··· Material shown

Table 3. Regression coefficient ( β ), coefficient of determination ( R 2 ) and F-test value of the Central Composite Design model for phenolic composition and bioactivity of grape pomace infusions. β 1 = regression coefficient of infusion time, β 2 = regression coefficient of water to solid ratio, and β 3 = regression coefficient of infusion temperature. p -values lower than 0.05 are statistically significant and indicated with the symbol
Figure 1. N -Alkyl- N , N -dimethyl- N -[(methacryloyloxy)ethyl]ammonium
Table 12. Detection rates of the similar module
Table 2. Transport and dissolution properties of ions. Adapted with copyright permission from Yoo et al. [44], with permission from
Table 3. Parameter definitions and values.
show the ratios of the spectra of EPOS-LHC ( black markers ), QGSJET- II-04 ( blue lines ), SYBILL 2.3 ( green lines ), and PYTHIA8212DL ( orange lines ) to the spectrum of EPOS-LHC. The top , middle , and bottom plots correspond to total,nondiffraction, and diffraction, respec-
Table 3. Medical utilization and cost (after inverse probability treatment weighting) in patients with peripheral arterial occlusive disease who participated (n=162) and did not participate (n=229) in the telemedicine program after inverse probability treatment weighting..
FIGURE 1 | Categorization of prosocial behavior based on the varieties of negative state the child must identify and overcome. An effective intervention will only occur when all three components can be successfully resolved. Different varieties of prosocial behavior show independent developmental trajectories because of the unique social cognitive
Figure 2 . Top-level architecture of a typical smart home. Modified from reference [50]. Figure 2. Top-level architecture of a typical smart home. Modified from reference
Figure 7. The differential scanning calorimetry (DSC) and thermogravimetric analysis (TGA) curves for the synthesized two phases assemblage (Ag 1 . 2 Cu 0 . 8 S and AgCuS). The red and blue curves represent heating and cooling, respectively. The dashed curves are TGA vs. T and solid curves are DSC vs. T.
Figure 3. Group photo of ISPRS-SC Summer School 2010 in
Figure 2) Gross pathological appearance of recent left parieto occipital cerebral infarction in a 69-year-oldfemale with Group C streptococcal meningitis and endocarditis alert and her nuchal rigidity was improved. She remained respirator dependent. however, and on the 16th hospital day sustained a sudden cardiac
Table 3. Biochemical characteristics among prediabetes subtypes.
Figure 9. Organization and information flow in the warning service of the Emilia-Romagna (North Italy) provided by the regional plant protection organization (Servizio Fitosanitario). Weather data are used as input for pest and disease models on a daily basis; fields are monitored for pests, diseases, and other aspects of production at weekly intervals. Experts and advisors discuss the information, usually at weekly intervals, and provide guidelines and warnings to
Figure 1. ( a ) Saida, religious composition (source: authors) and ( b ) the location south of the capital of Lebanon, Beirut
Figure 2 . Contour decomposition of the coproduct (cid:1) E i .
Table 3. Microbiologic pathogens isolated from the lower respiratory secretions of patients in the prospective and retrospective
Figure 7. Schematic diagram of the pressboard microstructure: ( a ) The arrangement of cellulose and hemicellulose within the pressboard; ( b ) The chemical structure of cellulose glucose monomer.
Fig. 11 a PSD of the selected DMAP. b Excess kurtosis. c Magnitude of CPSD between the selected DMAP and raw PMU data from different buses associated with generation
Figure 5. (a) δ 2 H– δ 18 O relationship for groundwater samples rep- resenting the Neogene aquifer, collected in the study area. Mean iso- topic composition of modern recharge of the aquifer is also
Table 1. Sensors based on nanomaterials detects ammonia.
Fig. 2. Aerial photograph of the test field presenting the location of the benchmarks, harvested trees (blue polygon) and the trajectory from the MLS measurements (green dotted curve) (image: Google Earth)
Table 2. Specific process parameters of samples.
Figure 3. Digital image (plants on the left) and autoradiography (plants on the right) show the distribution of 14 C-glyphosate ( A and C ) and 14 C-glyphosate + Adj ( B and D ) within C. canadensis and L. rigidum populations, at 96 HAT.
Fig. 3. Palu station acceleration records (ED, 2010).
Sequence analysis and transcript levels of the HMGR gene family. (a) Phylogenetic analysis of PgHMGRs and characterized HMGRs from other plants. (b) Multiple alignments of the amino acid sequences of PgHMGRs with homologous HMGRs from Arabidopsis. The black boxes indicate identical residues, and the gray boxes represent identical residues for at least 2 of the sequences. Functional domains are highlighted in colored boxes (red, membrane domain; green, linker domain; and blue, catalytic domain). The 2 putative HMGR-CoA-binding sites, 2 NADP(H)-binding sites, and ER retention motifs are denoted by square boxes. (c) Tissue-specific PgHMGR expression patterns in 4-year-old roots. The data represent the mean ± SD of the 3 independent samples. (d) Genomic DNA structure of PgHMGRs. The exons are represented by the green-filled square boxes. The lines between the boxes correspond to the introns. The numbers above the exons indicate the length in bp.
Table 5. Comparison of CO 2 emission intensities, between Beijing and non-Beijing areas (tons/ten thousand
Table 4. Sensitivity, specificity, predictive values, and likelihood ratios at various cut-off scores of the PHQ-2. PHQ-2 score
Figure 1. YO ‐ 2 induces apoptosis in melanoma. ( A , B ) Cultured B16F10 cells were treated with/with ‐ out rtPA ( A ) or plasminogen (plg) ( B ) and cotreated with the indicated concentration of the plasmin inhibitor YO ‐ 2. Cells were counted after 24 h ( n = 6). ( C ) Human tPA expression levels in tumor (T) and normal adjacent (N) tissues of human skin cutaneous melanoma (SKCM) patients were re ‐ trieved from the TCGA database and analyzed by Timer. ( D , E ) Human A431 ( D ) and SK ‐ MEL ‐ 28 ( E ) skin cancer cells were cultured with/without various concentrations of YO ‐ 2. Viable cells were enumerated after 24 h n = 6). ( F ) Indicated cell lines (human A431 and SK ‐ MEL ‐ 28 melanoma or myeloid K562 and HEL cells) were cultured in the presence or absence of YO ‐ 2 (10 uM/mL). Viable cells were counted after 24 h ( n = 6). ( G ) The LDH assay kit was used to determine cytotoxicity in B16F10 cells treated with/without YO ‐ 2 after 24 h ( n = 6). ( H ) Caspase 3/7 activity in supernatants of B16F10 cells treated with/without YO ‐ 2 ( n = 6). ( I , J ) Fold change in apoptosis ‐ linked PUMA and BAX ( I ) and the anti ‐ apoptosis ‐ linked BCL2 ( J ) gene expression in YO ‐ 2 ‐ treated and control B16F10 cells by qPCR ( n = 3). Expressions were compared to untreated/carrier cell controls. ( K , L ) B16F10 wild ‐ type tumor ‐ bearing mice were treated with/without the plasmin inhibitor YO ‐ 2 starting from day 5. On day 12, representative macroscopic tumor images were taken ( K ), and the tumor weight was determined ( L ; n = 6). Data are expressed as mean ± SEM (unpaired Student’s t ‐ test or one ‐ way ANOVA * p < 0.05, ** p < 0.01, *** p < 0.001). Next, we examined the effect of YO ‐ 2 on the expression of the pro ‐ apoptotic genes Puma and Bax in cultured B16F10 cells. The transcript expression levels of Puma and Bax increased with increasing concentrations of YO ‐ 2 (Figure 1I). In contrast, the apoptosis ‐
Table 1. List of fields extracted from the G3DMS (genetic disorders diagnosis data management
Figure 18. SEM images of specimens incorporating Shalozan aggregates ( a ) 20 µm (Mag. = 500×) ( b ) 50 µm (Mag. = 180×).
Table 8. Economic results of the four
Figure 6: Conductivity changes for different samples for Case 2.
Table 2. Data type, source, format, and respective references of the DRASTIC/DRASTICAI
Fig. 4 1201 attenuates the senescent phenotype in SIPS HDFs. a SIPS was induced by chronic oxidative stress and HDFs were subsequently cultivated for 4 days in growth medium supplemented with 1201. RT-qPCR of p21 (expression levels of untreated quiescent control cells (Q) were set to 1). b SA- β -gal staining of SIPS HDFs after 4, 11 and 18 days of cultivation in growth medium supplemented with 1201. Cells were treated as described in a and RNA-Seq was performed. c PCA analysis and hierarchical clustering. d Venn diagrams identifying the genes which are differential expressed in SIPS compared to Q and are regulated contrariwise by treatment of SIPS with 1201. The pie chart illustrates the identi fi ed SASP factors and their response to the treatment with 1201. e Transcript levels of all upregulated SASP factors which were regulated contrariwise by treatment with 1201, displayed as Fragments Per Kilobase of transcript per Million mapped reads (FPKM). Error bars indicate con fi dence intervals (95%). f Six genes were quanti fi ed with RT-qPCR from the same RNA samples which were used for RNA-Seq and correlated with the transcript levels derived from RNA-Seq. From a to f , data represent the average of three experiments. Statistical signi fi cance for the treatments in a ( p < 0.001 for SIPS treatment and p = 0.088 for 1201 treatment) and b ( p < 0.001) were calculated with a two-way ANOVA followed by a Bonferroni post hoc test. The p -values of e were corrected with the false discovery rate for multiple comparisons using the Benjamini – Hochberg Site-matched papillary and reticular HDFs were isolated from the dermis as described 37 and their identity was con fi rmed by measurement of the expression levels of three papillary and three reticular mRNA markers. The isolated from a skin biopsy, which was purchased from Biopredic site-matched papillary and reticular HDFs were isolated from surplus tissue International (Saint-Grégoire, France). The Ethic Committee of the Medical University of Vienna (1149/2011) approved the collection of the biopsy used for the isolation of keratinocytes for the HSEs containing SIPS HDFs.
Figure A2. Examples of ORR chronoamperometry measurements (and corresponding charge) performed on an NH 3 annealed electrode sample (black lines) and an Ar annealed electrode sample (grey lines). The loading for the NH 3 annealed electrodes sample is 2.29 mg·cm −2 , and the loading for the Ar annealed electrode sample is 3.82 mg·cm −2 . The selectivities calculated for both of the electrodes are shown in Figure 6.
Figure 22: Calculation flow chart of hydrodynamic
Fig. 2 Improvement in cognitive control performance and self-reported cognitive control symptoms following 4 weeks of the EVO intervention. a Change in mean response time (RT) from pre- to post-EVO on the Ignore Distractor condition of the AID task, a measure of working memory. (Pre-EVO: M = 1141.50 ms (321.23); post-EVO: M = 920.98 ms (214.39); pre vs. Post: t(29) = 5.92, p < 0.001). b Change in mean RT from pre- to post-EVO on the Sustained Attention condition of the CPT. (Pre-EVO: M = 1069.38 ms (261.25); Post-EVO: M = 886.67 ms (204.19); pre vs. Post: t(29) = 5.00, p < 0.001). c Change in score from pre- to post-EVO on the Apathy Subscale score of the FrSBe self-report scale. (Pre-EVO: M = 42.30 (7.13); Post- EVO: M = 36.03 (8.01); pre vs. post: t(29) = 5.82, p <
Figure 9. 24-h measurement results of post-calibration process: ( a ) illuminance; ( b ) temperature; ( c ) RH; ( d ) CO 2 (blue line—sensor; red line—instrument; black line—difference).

······

Try it:
The required answer is the exact run of lines above starting at the line with "Figure 2) Gross" and ending at the line with "Table 3. Biochemical", with both ends present.

Answer to this exercise:
Figure 2) Gross pathological appearance of recent left parieto occipital cerebral infarction in a 69-year-oldfemale with Group C streptococcal meningitis and endocarditis alert and her nuchal rigidity was improved. She remained respirator dependent. however, and on the 16th hospital day sustained a sudden cardiac
Table 3. Biochemical characteristics among prediabetes subtypes.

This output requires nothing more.